• _What is required_
Revise the items by changing "common name" to "vernacular name" wherever it occurs, and keep every other line as it stands. Omit the pictures from your answer.

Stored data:
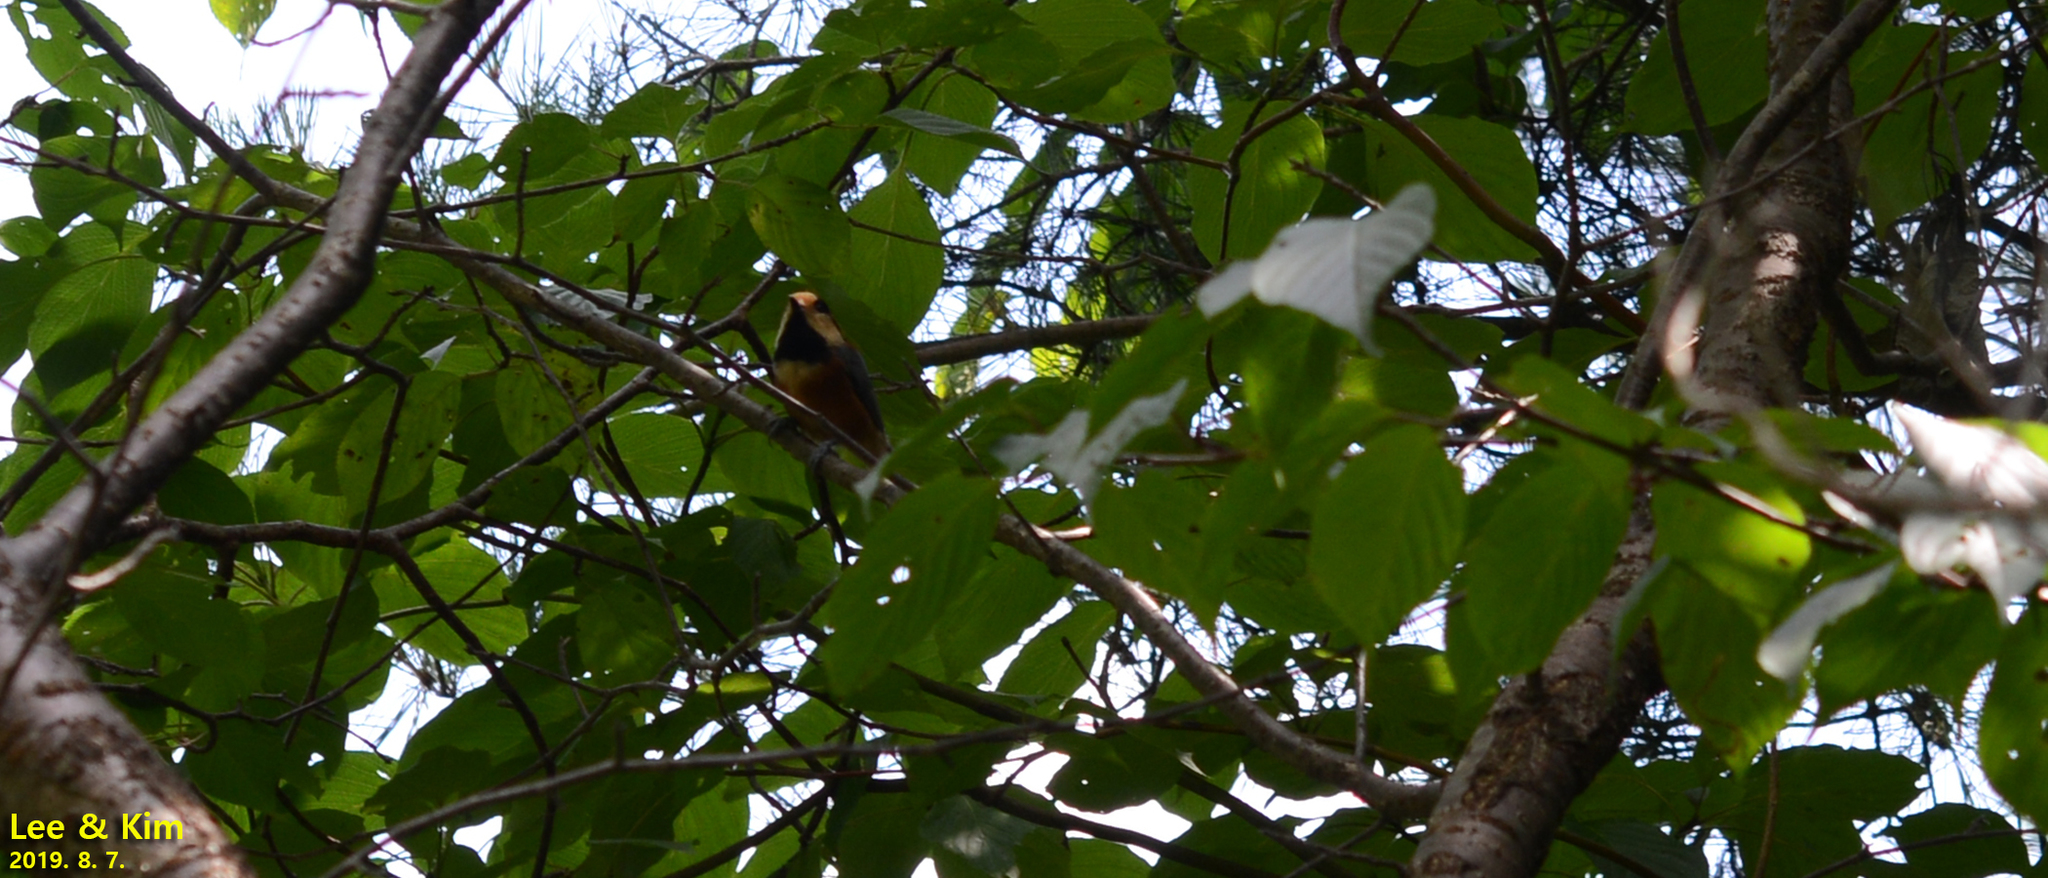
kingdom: Animalia
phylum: Chordata
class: Aves
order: Passeriformes
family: Paridae
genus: Poecile
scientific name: Poecile varius
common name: Varied tit
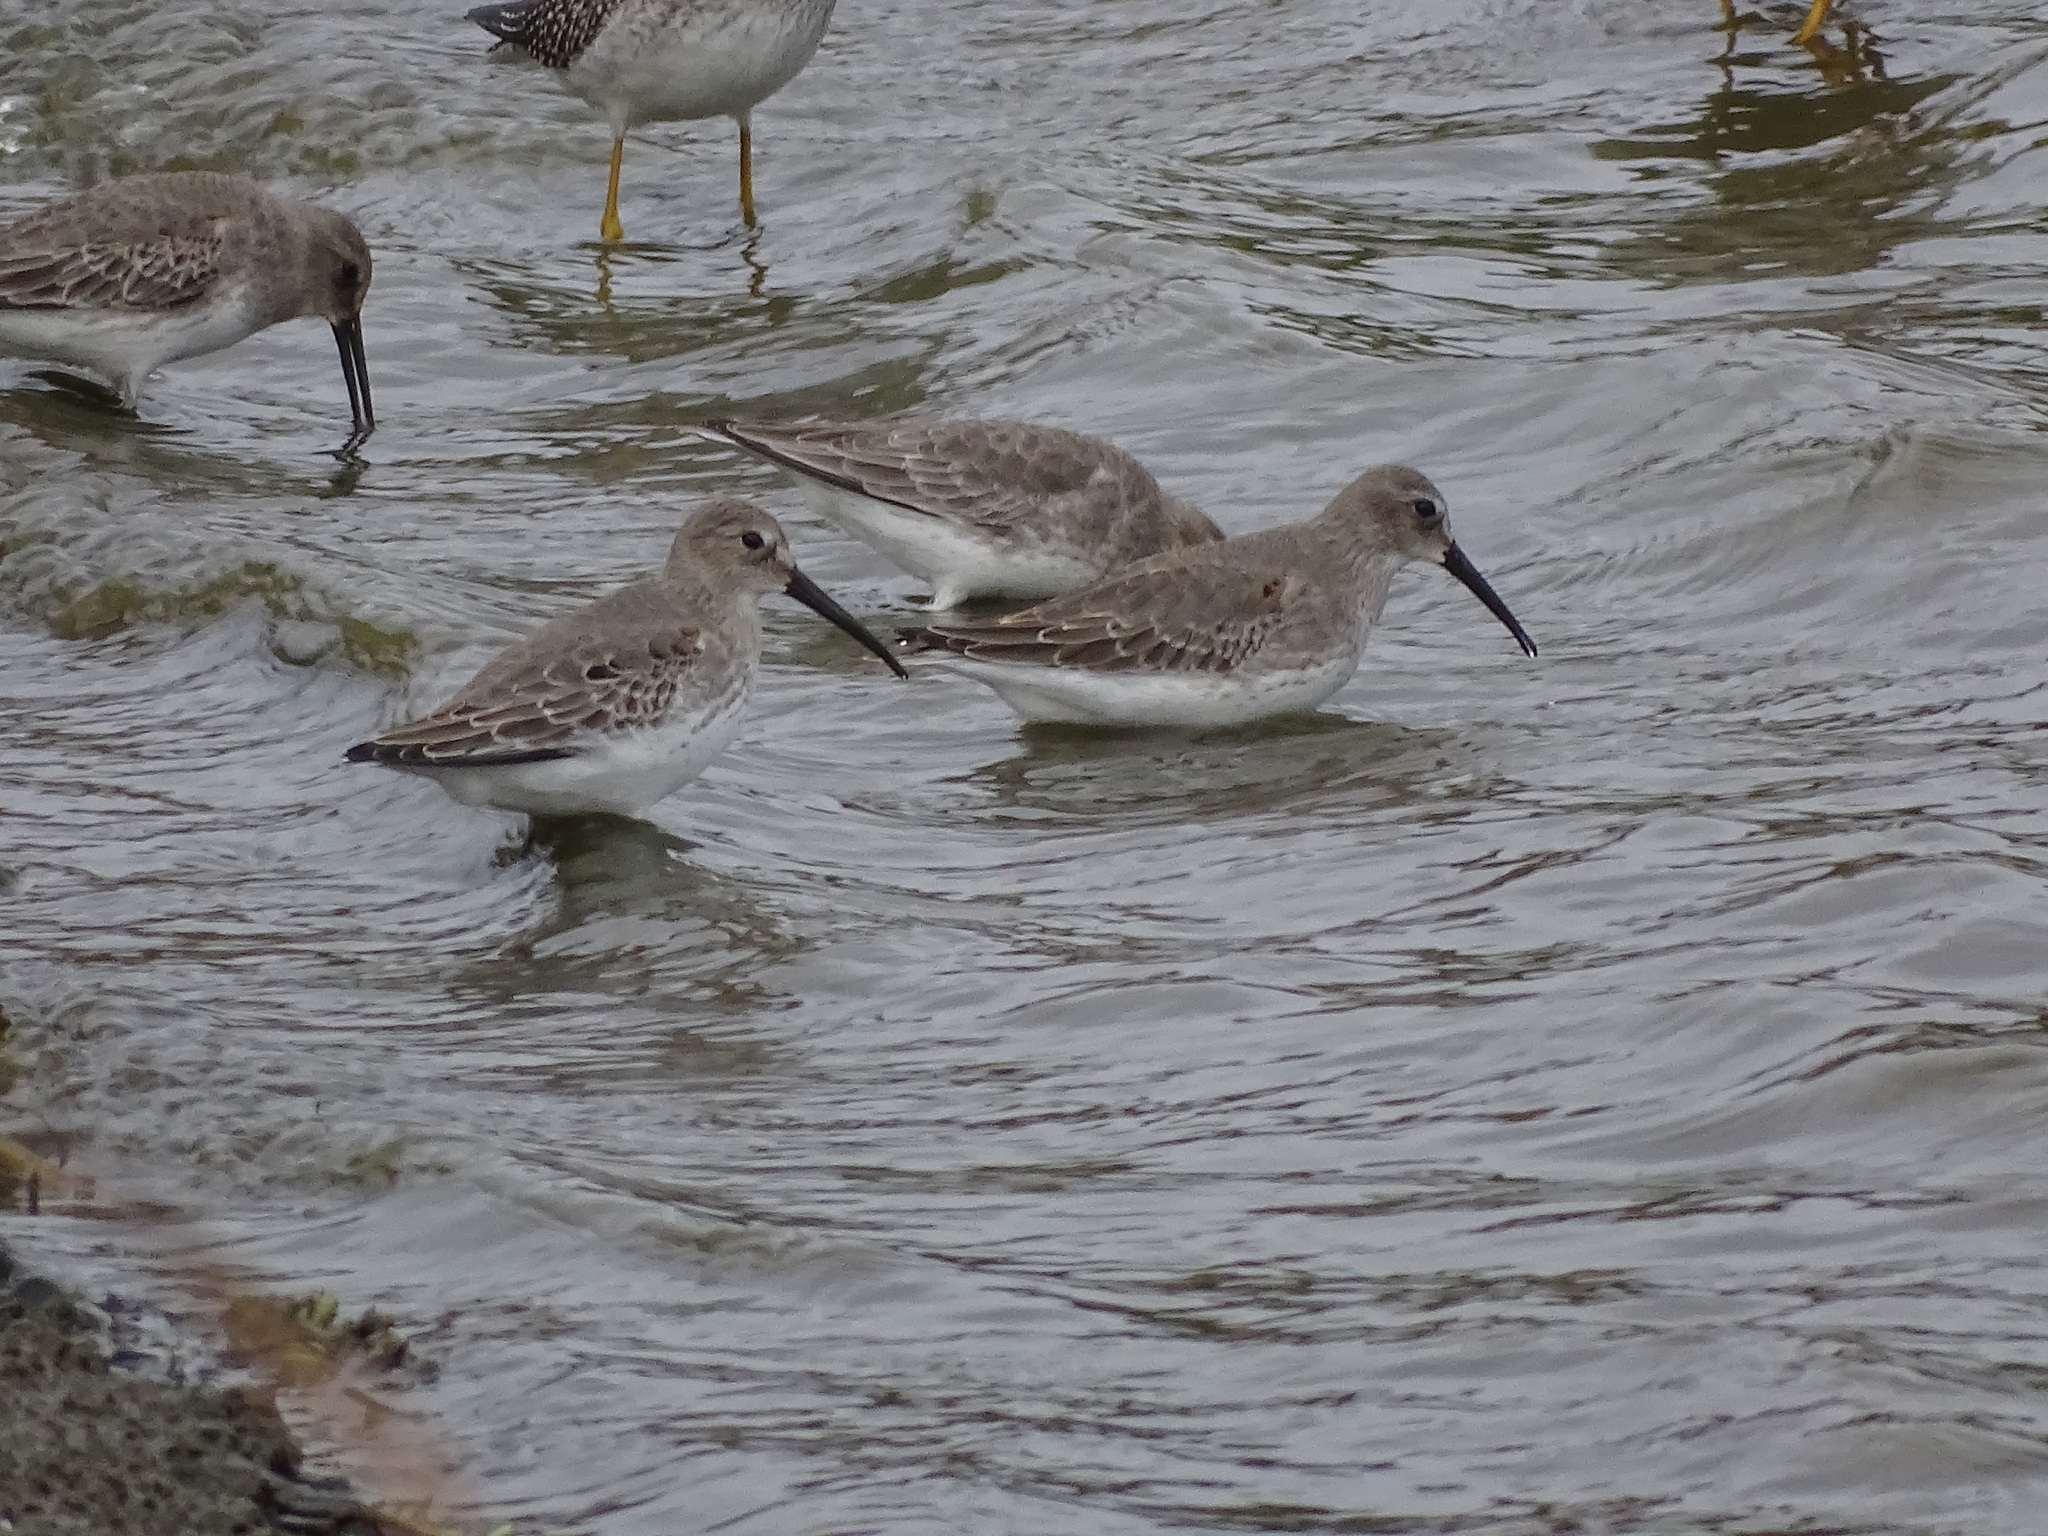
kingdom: Animalia
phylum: Chordata
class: Aves
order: Charadriiformes
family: Scolopacidae
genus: Calidris
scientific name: Calidris alpina
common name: Dunlin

• _Exercise response_
kingdom: Animalia
phylum: Chordata
class: Aves
order: Passeriformes
family: Paridae
genus: Poecile
scientific name: Poecile varius
vernacular name: Varied tit
kingdom: Animalia
phylum: Chordata
class: Aves
order: Charadriiformes
family: Scolopacidae
genus: Calidris
scientific name: Calidris alpina
vernacular name: Dunlin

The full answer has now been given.